PROBLEM TO WORK ON | Copy out every line of text in the records below with no changes, and omit the pictures from your answer.

DATASET RECORDS |

■ ■ ■ ■

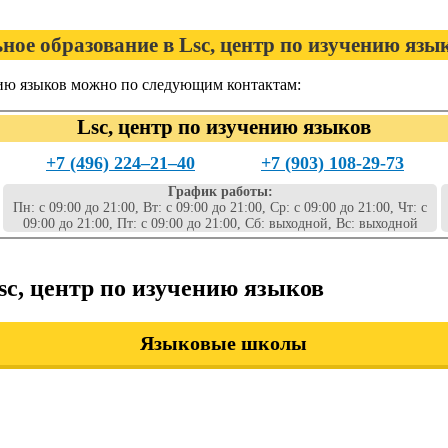
ное образование в Lsc, центр по изучению язы
нию языков можно по следующим контактам:
Lsc, центр по изучению языков
+7 (496) 224‒21‒40
+7 (903) 108-29-73
График работы:
Пн: с 09:00 до 21:00, Вт: с 09:00 до 21:00, Ср: с 09:00 до 21:00, Чт: с
09:00 до 21:00, Пт: с 09:00 до 21:00, Сб: выходной, Вс: выходной
sc, центр по изучению языков
Языковые школы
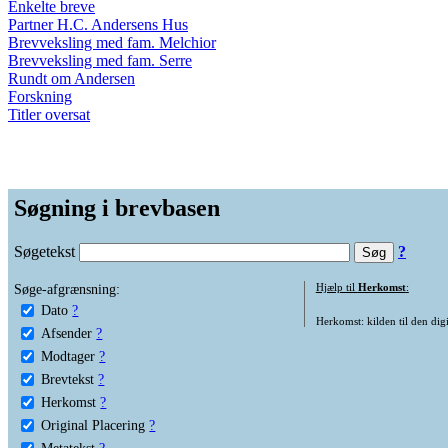
Enkelte breve
Partner H.C. Andersens Hus
Brevveksling med fam. Melchior
Brevveksling med fam. Serre
Rundt om Andersen
Forskning
Titler oversat
Søgning i brevbasen
Søgetekst
?
Søge-afgrænsning:
Hjælp til
Herkomst
:
Dato
?
Herkomst: kilden til den digi
Afsender
?
Modtager
?
Brevtekst
?
Herkomst
?
Original Placering
?
Metatekst
?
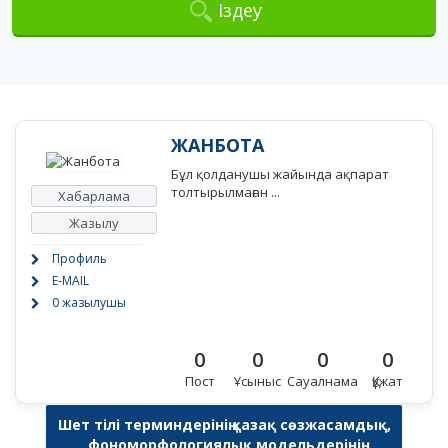
Іздеу
ЖАНБОТА
Бұл қолданушы жайында ақпарат
толтырылмаған ...
Хабарлама
Жазылу
Профиль
E-MAIL
0 жазылушы
0
0
0
0
Пост
Ұсыныс
Сауалнама
Құжат
Шет тілі терминдерінің қазақ сөзжасамдық,
фономорфологиялық модельдерінің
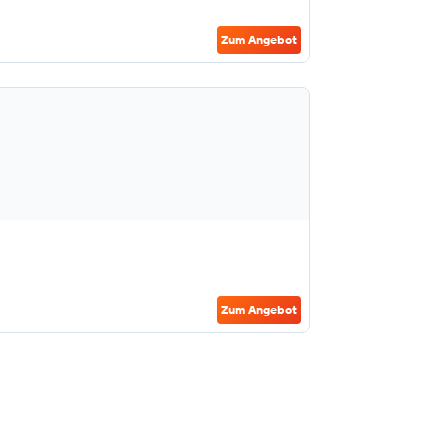
Zum Angebot
Zum Angebot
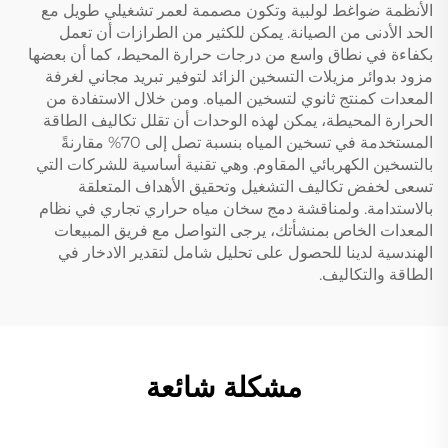
الأنظمة ضواغط لولبية وتكون مصممة لعمر تشغيلي طويل مع
الحد الأدنى من الصيانة. يمكن للكثير من الطرازات أن تعمل
بكفاءة في نطاق واسع من درجات حرارة المحيط، كما أن بعضها
مزود بدوائر مزيلات التسخين الزائد لتوفير تبريد مجاني لغرفة
المعدات كمنتج ثانوي لتسخين المياه. ومن خلال الاستفادة من
الحرارة المحيطة، يمكن لهذه الوحدات أن تقلل تكاليف الطاقة
المستخدمة في تسخين المياه بنسبة تصل إلى 70% مقارنةً
بالتسخين الكهربائي المقاوم. وهي تقنية أساسية للشركات التي
تسعى لخفض تكاليف التشغيل وتحقيق الأهداف المتعلقة
بالاستدامة. ولمناقشة دمج سخان مياه حراري تجاري في نظام
المعدات الخاص بمنشأتك، يرجى التواصل مع فريق المبيعات
الهندسية لدينا للحصول على تحليل شامل لتقدير الادخار في
الطاقة والتكاليف.
مشكلة شائعة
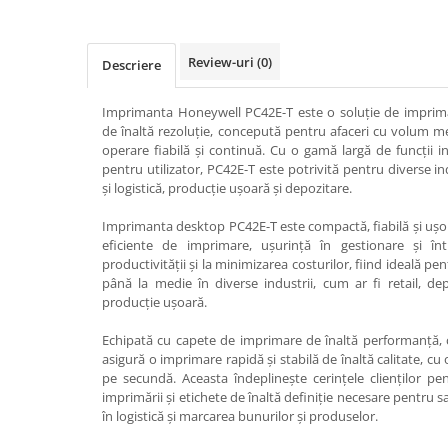
Review-uri
(0)
Descriere
Imprimanta Honeywell PC42E-T este o soluție de imprim
de înaltă rezoluție, concepută pentru afaceri cu volum m
operare fiabilă și continuă. Cu o gamă largă de funcții i
pentru utilizator, PC42E-T este potrivită pentru diverse ind
și logistică, producție ușoară și depozitare.
Imprimanta desktop PC42E-T este compactă, fiabilă și ușor
eficiente de imprimare, ușurință în gestionare și înt
productivității și la minimizarea costurilor, fiind ideală p
până la medie în diverse industrii, cum ar fi retail, depo
producție ușoară.
Echipată cu capete de imprimare de înaltă performanță, 
asigură o imprimare rapidă și stabilă de înaltă calitate, c
pe secundă. Aceasta îndeplinește cerințele clienților p
imprimării și etichete de înaltă definiție necesare pentru 
în logistică și marcarea bunurilor și produselor.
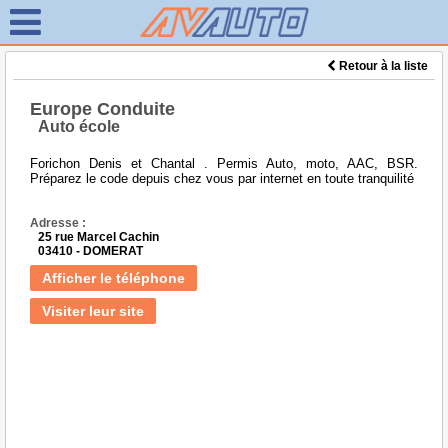
Retour à la liste
Europe Conduite
Auto école
Forichon Denis et Chantal . Permis Auto, moto, AAC, BSR.
Préparez le code depuis chez vous par internet en toute tranquilité
Adresse :
25 rue Marcel Cachin
03410 - DOMERAT
Afficher le téléphone
Visiter leur site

■ ■ ■ ■

PROBLEM SOLUTION |
ное образование в Lsc, центр по изучению язы
нию языков можно по следующим контактам:
Lsc, центр по изучению языков
+7 (496) 224‒21‒40
+7 (903) 108-29-73
График работы:
Пн: с 09:00 до 21:00, Вт: с 09:00 до 21:00, Ср: с 09:00 до 21:00, Чт: с
09:00 до 21:00, Пт: с 09:00 до 21:00, Сб: выходной, Вс: выходной
sc, центр по изучению языков
Языковые школы
Enkelte breve
Partner H.C. Andersens Hus
Brevveksling med fam. Melchior
Brevveksling med fam. Serre
Rundt om Andersen
Forskning
Titler oversat
Søgning i brevbasen
Søgetekst
?
Søge-afgrænsning:
Hjælp til
Herkomst
:
Dato
?
Herkomst: kilden til den digi
Afsender
?
Modtager
?
Brevtekst
?
Herkomst
?
Original Placering
?
Metatekst
?
Іздеу
ЖАНБОТА
Бұл қолданушы жайында ақпарат
толтырылмаған ...
Хабарлама
Жазылу
Профиль
E-MAIL
0 жазылушы
0
0
0
0
Пост
Ұсыныс
Сауалнама
Құжат
Шет тілі терминдерінің қазақ сөзжасамдық,
фономорфологиялық модельдерінің
Zum Angebot
Zum Angebot
الأنظمة ضواغط لولبية وتكون مصممة لعمر تشغيلي طويل مع
الحد الأدنى من الصيانة. يمكن للكثير من الطرازات أن تعمل
بكفاءة في نطاق واسع من درجات حرارة المحيط، كما أن بعضها
مزود بدوائر مزيلات التسخين الزائد لتوفير تبريد مجاني لغرفة
المعدات كمنتج ثانوي لتسخين المياه. ومن خلال الاستفادة من
الحرارة المحيطة، يمكن لهذه الوحدات أن تقلل تكاليف الطاقة
المستخدمة في تسخين المياه بنسبة تصل إلى 70% مقارنةً
بالتسخين الكهربائي المقاوم. وهي تقنية أساسية للشركات التي
تسعى لخفض تكاليف التشغيل وتحقيق الأهداف المتعلقة
بالاستدامة. ولمناقشة دمج سخان مياه حراري تجاري في نظام
المعدات الخاص بمنشأتك، يرجى التواصل مع فريق المبيعات
الهندسية لدينا للحصول على تحليل شامل لتقدير الادخار في
الطاقة والتكاليف.
مشكلة شائعة
Review-uri
(0)
Descriere
Imprimanta Honeywell PC42E-T este o soluție de imprim
de înaltă rezoluție, concepută pentru afaceri cu volum m
operare fiabilă și continuă. Cu o gamă largă de funcții i
pentru utilizator, PC42E-T este potrivită pentru diverse ind
și logistică, producție ușoară și depozitare.
Imprimanta desktop PC42E-T este compactă, fiabilă și ușor
eficiente de imprimare, ușurință în gestionare și înt
productivității și la minimizarea costurilor, fiind ideală p
până la medie în diverse industrii, cum ar fi retail, depo
producție ușoară.
Echipată cu capete de imprimare de înaltă performanță, 
asigură o imprimare rapidă și stabilă de înaltă calitate, c
pe secundă. Aceasta îndeplinește cerințele clienților p
imprimării și etichete de înaltă definiție necesare pentru 
în logistică și marcarea bunurilor și produselor.
Retour à la liste
Europe Conduite
Auto école
Forichon Denis et Chantal . Permis Auto, moto, AAC, BSR.
Préparez le code depuis chez vous par internet en toute tranquilité
Adresse :
25 rue Marcel Cachin
03410 - DOMERAT
Afficher le téléphone
Visiter leur site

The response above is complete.